• **What to work on**
Starting with the first line and ending with the one that holds "Candidate and Running Mate", retype the entries exactly.

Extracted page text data
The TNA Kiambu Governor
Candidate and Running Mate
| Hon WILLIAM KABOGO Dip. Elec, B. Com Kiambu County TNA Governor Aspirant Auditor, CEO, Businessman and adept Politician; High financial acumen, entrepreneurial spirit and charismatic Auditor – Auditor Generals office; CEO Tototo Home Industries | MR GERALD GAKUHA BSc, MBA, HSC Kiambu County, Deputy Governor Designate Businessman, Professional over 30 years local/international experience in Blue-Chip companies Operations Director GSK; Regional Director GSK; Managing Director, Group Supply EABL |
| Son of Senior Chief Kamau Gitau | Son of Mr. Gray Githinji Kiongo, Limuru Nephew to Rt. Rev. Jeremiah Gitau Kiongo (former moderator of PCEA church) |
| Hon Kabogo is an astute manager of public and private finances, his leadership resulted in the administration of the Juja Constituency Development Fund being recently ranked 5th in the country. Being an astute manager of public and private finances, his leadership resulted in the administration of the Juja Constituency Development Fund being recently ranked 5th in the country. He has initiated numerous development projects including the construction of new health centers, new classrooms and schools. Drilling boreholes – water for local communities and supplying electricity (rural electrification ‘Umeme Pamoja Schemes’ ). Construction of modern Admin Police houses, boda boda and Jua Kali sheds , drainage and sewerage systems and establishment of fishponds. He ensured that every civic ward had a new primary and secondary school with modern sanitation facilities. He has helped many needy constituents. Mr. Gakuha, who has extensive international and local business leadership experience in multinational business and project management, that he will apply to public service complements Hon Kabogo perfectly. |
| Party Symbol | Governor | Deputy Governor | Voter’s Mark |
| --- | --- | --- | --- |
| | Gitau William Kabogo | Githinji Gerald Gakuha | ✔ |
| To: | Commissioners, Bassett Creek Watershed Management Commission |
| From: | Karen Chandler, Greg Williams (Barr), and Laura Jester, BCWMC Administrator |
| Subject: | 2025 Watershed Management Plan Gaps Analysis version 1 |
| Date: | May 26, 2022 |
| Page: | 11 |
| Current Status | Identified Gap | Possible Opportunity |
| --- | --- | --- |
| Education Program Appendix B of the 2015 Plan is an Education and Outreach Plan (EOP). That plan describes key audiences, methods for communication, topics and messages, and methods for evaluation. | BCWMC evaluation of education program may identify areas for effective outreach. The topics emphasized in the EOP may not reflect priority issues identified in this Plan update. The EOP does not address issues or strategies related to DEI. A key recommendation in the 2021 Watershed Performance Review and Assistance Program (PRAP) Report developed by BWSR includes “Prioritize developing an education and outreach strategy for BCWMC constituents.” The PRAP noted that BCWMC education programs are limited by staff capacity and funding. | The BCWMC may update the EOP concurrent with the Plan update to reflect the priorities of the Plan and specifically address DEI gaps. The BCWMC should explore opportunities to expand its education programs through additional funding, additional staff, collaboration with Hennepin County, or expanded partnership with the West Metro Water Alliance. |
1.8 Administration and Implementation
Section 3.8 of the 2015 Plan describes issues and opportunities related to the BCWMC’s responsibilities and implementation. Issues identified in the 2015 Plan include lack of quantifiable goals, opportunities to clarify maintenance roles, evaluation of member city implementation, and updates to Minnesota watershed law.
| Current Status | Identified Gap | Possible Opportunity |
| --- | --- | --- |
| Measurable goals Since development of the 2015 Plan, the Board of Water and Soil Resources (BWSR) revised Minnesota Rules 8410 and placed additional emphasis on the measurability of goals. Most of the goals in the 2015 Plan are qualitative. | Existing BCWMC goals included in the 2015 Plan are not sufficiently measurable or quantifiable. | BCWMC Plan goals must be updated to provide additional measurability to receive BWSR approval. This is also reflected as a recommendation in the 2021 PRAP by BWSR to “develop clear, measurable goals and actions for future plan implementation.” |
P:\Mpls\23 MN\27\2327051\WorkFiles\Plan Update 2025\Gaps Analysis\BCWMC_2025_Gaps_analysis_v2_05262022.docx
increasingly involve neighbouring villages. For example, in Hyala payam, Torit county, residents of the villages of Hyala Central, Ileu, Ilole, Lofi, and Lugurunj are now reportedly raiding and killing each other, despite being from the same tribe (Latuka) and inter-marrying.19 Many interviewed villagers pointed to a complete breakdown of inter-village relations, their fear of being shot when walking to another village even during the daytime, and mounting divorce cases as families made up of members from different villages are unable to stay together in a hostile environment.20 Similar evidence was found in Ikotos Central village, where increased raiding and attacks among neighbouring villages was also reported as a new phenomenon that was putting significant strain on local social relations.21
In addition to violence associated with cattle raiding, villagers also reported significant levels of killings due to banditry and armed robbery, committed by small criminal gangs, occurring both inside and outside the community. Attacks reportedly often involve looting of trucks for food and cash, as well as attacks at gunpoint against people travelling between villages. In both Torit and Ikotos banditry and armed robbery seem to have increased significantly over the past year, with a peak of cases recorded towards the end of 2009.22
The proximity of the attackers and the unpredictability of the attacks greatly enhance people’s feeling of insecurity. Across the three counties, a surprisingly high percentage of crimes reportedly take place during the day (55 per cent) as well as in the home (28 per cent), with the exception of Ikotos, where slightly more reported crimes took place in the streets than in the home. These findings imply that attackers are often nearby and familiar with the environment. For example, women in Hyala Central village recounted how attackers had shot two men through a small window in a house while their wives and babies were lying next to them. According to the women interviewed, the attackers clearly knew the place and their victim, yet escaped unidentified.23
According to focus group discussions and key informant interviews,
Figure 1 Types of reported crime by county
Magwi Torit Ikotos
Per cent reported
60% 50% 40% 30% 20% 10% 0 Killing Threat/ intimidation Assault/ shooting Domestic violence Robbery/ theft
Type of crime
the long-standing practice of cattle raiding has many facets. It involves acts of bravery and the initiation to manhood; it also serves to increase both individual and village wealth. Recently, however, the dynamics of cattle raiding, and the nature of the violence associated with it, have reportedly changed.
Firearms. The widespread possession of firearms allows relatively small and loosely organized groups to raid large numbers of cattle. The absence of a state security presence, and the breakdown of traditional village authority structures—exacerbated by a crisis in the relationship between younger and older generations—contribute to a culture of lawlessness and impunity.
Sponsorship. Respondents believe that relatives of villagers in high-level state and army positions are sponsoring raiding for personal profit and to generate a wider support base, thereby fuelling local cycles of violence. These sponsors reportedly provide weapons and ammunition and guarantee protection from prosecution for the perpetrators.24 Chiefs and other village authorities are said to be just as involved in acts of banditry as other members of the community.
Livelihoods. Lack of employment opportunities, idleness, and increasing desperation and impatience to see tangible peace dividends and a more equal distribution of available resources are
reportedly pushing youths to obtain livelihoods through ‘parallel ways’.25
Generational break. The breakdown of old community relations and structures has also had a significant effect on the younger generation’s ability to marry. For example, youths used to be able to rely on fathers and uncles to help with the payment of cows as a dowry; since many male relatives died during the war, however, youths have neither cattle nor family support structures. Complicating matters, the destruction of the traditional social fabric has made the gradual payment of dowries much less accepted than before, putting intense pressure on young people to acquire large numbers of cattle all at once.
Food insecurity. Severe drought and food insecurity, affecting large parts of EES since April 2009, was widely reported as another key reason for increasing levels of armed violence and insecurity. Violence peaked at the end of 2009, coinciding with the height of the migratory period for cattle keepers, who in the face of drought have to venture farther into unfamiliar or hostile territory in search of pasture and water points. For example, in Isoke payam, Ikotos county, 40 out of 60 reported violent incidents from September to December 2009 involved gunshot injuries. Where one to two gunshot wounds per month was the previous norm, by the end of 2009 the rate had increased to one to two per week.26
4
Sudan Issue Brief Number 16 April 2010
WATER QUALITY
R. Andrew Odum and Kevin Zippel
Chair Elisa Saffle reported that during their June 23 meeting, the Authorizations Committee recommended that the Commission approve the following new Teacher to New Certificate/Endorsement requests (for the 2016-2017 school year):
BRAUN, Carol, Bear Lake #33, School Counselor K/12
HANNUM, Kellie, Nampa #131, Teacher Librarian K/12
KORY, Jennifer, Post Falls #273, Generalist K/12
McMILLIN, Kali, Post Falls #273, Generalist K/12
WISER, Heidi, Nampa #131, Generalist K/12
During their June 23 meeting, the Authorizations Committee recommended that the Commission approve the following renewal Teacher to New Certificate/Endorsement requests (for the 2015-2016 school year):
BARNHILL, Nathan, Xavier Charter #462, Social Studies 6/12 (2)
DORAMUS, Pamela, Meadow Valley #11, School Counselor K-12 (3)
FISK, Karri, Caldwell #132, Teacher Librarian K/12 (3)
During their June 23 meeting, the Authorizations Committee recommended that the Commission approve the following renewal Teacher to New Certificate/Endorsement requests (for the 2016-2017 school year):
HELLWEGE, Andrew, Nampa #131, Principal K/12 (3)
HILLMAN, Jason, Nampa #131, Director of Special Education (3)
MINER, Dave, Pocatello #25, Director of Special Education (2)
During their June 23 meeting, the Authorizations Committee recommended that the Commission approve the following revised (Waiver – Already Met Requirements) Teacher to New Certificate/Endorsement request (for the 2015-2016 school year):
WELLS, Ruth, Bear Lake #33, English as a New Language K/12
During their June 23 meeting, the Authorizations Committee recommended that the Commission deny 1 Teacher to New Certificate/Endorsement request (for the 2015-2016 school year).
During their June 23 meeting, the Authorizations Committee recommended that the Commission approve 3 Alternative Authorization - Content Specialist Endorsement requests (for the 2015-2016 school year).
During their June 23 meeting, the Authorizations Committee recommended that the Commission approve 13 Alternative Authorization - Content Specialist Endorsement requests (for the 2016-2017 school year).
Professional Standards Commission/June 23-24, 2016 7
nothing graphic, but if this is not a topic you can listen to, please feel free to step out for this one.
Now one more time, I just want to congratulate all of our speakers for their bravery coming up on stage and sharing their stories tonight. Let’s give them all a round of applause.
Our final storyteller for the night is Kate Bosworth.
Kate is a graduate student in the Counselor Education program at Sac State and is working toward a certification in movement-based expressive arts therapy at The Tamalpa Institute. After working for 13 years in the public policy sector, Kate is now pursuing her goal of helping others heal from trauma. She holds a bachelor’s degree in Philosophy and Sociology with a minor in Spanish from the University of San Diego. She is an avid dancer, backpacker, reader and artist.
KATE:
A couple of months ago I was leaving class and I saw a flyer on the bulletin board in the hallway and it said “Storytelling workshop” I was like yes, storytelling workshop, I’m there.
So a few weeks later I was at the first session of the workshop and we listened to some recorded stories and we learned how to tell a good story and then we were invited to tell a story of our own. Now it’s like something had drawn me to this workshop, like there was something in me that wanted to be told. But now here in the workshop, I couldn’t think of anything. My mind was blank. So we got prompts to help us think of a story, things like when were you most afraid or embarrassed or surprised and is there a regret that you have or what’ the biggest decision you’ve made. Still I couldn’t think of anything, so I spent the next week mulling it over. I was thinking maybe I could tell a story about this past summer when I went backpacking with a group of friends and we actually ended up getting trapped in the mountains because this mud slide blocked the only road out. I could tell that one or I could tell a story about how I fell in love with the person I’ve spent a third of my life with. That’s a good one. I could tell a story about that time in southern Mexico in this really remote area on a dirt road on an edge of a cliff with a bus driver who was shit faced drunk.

• **Answer to the exercise**
The TNA Kiambu Governor
Candidate and Running Mate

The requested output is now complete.